Additionally, this data sovereignty approach is being applied across multiple sectors. Platforms working with small farmers and underbanked SMBs across Latin America are using similar models to provide producers with control over their production data, helping them access financing that was previously unavailable through traditional banking channels.
Expanding the Conversational AI Platform
The economic implications of conversational AI platforms extend beyond convenience. When individuals and SMBs transition from unbanked to banked through mobile-first, AI-driven services, participation in the formal economy expands significantly. Savings accounts, credit access, insurance products, improved underwriting, and working capital all become accessible in ways that traditional banking models struggled to deliver across the region.
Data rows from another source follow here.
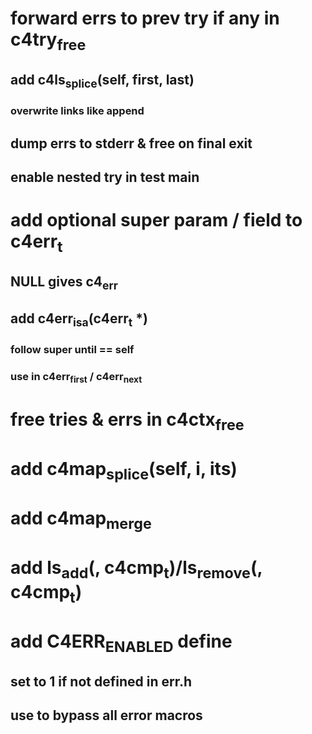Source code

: * forward errs to prev try if any in c4try_free
** add c4ls_splice(self, first, last)
*** overwrite links like append
** dump errs to stderr & free on final exit
** enable nested try in test main
* add optional super param / field to c4err_t
** NULL gives c4_err
** add c4err_isa(c4err_t *)
*** follow super until == self
*** use in c4err_first / c4err_next
* free tries & errs in c4ctx_free
* add c4map_splice(self, i, its)
* add c4map_merge
* add ls_add(, c4cmp_t)/ls_remove(, c4cmp_t)
* add C4ERR_ENABLED define
** set to 1 if not defined in err.h
** use to bypass all error macros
Furthermore, the shift represents a fundamental change in how digital infrastructure develops in emerging markets. Rather than moving gradually from spreadsheets to software to sophisticated platforms, much of Latin America is leapfrogging straight into conversational, AI-powered workflows. This structural shift is quietly reshaping how money moves, how businesses operate, and who gets to participate in the formal economy.
Jelou plans to expand into a full operating system for conversational business, enabling companies and developers to build, deploy, and manage production-ready WhatsApp applications directly from a prompt, according to the company. The startup’s vision is to make WhatsApp the primary operating layer for businesses across the region, with Jelou providing the underlying platform that powers applications built on top of it, though specific timelines for these expansions have not been confirmed.